§ **Task objective**
Word for word, set down every line of the entries below from the line with "- laptop computer [429,421,506,505]" to the line with "- book [0,300,70,336]", including both, and no other line.

§ **Records provided**
□ □ □

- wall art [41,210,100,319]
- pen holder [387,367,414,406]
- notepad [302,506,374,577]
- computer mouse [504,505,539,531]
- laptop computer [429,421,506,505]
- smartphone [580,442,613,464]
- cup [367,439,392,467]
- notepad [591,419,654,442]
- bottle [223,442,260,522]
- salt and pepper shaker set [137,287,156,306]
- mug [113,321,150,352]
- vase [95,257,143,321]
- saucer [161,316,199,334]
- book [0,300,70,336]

□ □ □

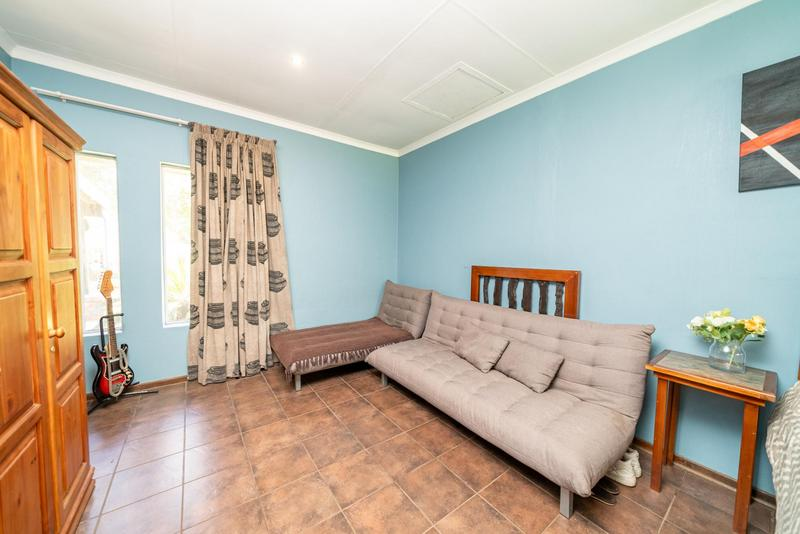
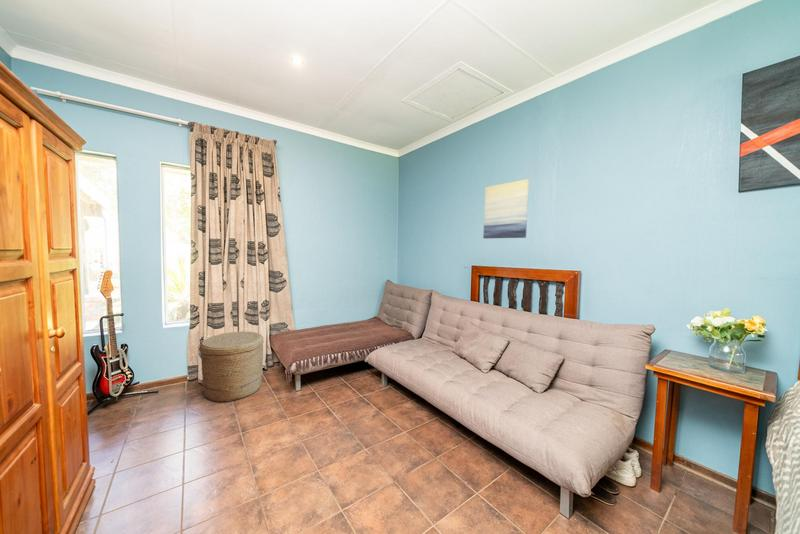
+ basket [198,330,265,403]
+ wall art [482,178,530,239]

□ □ □

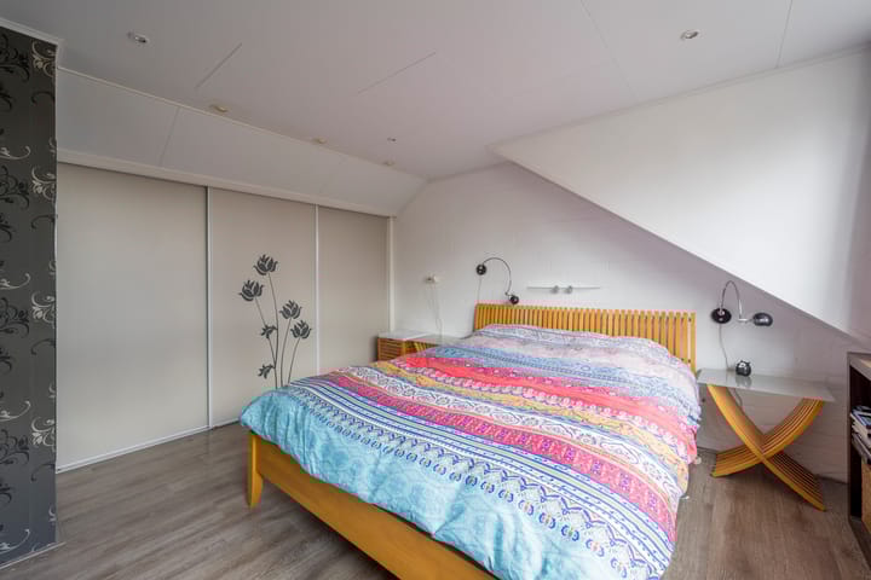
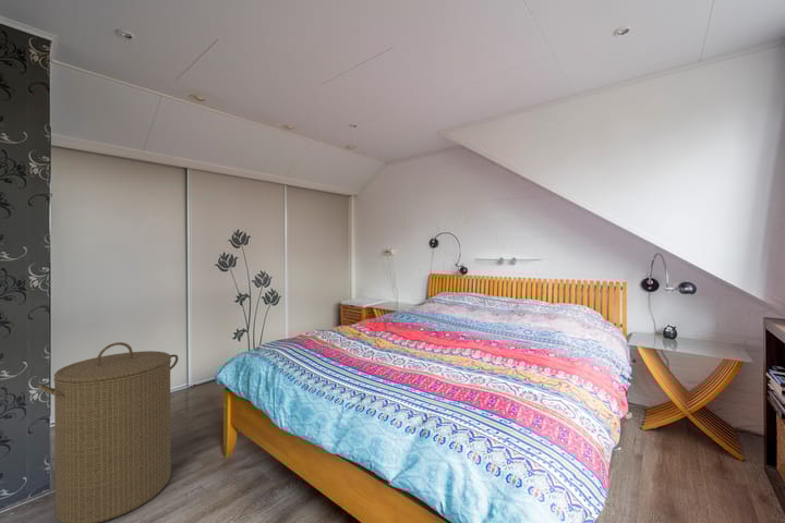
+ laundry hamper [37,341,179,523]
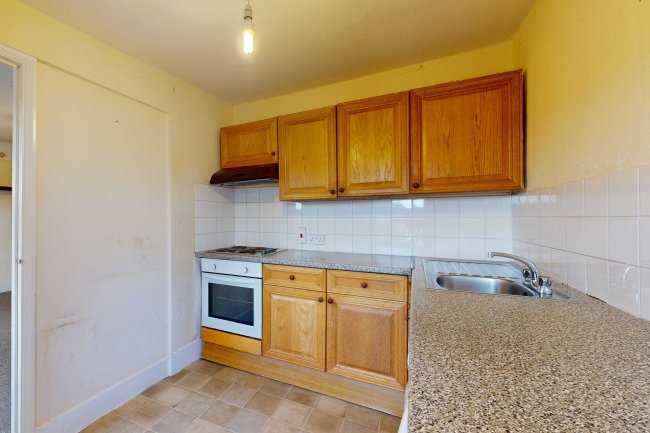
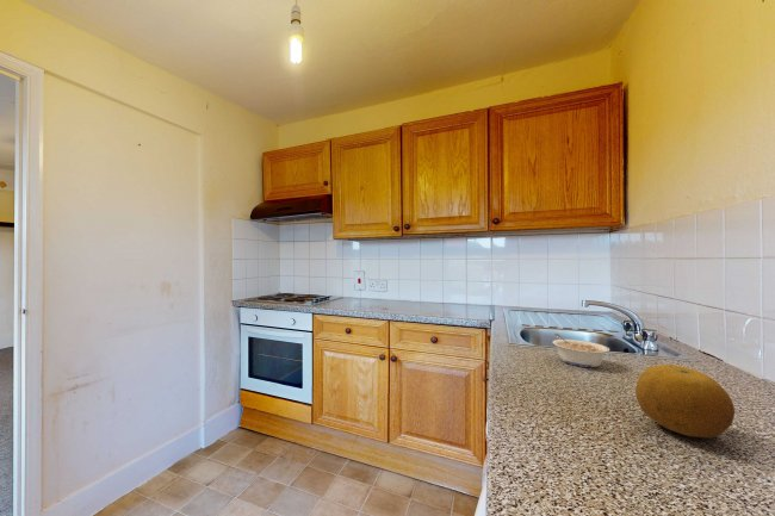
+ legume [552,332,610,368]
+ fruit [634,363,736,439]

□ □ □

§ **Exercise result**
- laptop computer [429,421,506,505]
- smartphone [580,442,613,464]
- cup [367,439,392,467]
- notepad [591,419,654,442]
- bottle [223,442,260,522]
- salt and pepper shaker set [137,287,156,306]
- mug [113,321,150,352]
- vase [95,257,143,321]
- saucer [161,316,199,334]
- book [0,300,70,336]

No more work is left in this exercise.